Dimasa kepemimpinan (alm.) H.M. Soeharto atau masa-masa awal kepemimpinannya sebagai kepala negara dan kepala pemerintahan, telah terjadi banyak kasus yang diduga sebagai pelanggaran HAM yang berat. Warisan kejahatan masa lalu yang otoriter pada zaman pemerintahan Soeharto tersebut dijalankan lewat sejumlah kebijakan politik yang represif, maupun lewat perundang-undangan yang diskriminatif untuk meredam berbagai aspirasi masyarakat. Pada era Orde Baru peran Soeharto selaku Presiden sangatlah dominan dan paling menentukan arah dan kebijakan politik pada saat itu. Dimasa pemerintahannya pendekatan keamanan sangat dominan dalam menunjang eksistensi rezim politiknya dan kebijakan ekonomi pembangunan. Berbagai kebijakan dan praktik kekerasan mendapatkan restu dari Soeharto. Akibatnya terdapat berbagai bentuk pelanggaran HAM berupa pembunuhan, penyiksaan, penahanan sewenang-wenang, penculikan, perampasan harta benda, maupun diskriminasi sosial dalam periode kepemimpinan pemerintahan alm. Soeharto.

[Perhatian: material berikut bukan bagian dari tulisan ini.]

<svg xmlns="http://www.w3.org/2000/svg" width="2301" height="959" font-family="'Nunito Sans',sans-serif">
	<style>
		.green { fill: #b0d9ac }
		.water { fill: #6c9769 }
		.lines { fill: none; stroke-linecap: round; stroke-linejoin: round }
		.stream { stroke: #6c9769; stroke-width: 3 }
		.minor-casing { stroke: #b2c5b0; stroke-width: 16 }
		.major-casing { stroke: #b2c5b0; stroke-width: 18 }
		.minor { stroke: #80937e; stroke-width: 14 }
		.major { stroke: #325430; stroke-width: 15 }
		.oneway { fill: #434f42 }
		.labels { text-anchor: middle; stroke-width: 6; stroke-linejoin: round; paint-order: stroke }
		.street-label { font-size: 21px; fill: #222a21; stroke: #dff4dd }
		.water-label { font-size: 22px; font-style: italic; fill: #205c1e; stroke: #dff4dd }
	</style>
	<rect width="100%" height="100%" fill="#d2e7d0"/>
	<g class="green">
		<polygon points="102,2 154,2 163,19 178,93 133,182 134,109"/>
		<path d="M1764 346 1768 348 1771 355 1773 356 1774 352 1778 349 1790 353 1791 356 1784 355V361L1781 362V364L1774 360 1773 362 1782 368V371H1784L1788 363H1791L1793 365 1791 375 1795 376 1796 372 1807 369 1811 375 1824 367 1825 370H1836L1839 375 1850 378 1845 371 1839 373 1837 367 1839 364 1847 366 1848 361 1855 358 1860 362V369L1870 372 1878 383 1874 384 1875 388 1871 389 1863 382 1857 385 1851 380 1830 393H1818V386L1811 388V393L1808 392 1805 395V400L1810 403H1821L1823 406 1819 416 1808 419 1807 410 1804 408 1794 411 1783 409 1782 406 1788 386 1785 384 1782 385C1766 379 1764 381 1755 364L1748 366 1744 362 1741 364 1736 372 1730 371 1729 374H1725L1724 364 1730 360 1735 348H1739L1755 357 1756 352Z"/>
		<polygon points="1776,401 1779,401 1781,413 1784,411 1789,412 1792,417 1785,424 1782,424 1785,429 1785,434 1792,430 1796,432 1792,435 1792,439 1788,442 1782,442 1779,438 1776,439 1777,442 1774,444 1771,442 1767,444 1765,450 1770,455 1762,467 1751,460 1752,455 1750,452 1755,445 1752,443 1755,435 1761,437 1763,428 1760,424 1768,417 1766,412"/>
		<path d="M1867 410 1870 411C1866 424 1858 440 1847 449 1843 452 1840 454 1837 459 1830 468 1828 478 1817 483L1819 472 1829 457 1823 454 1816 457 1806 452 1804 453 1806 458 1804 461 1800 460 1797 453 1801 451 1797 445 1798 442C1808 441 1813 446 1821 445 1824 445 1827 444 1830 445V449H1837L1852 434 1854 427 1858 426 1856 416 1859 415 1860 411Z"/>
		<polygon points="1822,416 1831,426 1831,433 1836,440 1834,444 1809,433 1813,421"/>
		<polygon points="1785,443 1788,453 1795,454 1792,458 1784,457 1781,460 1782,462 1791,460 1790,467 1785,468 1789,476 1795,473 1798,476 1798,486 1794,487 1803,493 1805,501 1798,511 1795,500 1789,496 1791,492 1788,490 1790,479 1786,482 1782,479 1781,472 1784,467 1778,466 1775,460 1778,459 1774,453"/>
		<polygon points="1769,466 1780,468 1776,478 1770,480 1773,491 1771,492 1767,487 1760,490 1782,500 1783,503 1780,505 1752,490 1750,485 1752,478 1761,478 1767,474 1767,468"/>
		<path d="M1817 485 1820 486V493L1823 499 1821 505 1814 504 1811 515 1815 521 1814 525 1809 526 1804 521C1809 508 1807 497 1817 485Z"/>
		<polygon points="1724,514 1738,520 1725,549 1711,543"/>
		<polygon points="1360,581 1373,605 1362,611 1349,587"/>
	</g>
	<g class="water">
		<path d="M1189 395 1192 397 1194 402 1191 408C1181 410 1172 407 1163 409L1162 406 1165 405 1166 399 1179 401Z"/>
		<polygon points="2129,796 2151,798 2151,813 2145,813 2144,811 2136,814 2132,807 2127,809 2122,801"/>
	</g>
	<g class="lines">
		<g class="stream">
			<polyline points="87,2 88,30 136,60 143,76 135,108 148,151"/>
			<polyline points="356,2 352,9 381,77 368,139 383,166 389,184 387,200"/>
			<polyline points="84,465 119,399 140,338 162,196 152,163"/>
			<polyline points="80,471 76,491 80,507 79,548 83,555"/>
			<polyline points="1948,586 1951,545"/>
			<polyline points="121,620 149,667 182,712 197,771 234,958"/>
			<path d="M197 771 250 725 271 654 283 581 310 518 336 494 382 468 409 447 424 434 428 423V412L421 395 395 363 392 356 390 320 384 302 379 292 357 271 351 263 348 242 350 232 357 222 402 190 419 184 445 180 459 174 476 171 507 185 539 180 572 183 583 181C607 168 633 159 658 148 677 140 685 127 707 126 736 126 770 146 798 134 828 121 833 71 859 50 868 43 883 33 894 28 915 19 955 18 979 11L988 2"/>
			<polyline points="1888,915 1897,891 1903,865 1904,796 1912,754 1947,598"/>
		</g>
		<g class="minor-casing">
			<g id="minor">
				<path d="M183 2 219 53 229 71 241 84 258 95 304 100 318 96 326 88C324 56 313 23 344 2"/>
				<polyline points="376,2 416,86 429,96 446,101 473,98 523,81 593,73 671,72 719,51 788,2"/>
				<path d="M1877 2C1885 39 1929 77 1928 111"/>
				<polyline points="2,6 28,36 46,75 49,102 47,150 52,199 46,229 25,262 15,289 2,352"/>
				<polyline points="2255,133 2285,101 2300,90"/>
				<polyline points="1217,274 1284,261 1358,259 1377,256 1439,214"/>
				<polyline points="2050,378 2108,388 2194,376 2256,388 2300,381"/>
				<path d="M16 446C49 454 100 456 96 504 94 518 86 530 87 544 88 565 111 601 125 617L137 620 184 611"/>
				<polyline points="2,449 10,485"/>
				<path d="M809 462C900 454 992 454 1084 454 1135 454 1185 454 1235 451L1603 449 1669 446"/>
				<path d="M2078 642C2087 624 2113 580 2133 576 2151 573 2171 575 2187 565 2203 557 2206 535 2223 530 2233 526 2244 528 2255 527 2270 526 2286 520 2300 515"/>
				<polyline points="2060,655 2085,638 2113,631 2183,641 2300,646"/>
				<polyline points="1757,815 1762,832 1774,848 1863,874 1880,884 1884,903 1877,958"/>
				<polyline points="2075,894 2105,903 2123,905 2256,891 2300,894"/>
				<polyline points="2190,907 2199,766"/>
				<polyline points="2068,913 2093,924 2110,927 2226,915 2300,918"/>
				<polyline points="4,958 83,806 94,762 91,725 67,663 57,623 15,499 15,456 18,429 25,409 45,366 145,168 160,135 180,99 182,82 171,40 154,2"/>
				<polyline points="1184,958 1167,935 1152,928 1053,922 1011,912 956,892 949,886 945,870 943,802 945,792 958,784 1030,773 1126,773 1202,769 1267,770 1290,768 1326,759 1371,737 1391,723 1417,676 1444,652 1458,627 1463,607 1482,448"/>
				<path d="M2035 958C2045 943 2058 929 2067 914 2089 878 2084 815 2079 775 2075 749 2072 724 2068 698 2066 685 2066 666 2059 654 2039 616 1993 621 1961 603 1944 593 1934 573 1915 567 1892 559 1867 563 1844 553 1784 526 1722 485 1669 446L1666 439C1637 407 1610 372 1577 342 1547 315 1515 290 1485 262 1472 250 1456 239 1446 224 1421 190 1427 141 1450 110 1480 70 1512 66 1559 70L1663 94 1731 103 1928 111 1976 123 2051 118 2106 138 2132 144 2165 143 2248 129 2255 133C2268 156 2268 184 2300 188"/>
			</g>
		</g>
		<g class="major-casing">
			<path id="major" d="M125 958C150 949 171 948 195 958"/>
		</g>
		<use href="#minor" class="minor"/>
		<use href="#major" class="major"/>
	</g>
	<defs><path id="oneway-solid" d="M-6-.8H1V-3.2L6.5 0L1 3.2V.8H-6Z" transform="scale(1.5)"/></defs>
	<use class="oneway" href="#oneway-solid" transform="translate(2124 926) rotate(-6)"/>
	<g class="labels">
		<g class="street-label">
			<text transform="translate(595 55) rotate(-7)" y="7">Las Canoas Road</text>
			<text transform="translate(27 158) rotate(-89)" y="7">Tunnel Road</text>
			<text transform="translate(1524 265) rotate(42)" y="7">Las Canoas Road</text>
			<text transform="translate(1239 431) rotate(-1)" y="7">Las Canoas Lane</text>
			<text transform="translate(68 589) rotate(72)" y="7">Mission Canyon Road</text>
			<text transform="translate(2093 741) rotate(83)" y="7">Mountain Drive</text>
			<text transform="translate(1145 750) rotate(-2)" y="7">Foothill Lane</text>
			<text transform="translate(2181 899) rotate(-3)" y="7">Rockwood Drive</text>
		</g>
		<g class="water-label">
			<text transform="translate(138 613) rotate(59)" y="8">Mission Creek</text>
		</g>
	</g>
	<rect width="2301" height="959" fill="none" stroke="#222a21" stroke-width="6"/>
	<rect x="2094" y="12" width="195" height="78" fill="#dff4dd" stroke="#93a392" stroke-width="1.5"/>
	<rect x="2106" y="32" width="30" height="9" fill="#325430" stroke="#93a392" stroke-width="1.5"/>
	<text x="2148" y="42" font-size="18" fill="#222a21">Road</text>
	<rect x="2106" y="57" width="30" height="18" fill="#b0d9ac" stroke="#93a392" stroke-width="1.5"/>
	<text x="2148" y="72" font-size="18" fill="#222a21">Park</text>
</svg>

Berikut adalah temuan dan catatan atas sejumlah kasus, baik yang merupakan hasil kerja Komnas HAM sebagaimana dimandatkan oleh UU No. 39 Tahun 1999 tentang HAM maupun  UU No. 26 Tahun 2000 tentang Pengadilan HAM. Ataupun catatan dari sejumlah lembaga masyarakat sipil dimana peran sertanya di dalam penegakan HAM dijamin oleh Pasal 100 UU No. 39 Tahun 1999;

a.Dalam kasus 1965-1966, (alm.) Soeharto dalam tindakan kejahatan terhadap kemanusiaan di pulau Buru sebagai Panglima Komando Operasi Pemulihan Keamanan dan Ketertiban yang disingkat Ko Ops Pemulihan Kam/Tib. Melalui keputusan Presiden No. 179/KOTI/65, secara resmi berdiri Komando Operasi Pemulihan Keamanan dan Ketertiban (KOPKAMTIB). Sebagai Panglima Komando Operasi Pemulihan Keamanan dan Ketertiban telah menyebabkan ribuan orang menjadi korban pembunuhan, penangkapan, penahanan massal dan pembuangan ke pulau Buru (Laporan Tim Pengkajian Pelanggaran HAM Suharto, 2003).
b.Pembunuhan tanpa melalui pengadilan terhadap residivis, bromocorah, gali dan preman yang dikenal sebagai “penembakan misterius” pada tahun 1981-1985Kebijakan Soeharto atas persoalan ini, terlihat jelas dalam pidato rutin kenegaraan pada Agustus 1981, ia  mengungkapkan bahwa pelaku kriminal harus dihukum dengan cara yang sama saat ia memperlakukan korbannya. Operasi tersebut juga bagian dari efek kejut  (shock terapy) sebagaimana diakuinya dalam otobiografi Soeharto yang berjudul Pikiran, Ucapan, dan Tindakan Saya (Ramadhan KH, hal 389, 1989). Sementara Amnesty Internasional lembaga advokasi HAM dengan skala internasional dalam laporannya mencatat korban jiwa karena kebijakan tersebut mencapai kurang lebih sekitar 5000 orang, tersebar di wilayah Jawa Timur, Jawa Tengah dan Bandung (Amnesty Internasional, 31 Oktober 1983; Indonesia-Extrajudicial Executions of Suspected Criminals) .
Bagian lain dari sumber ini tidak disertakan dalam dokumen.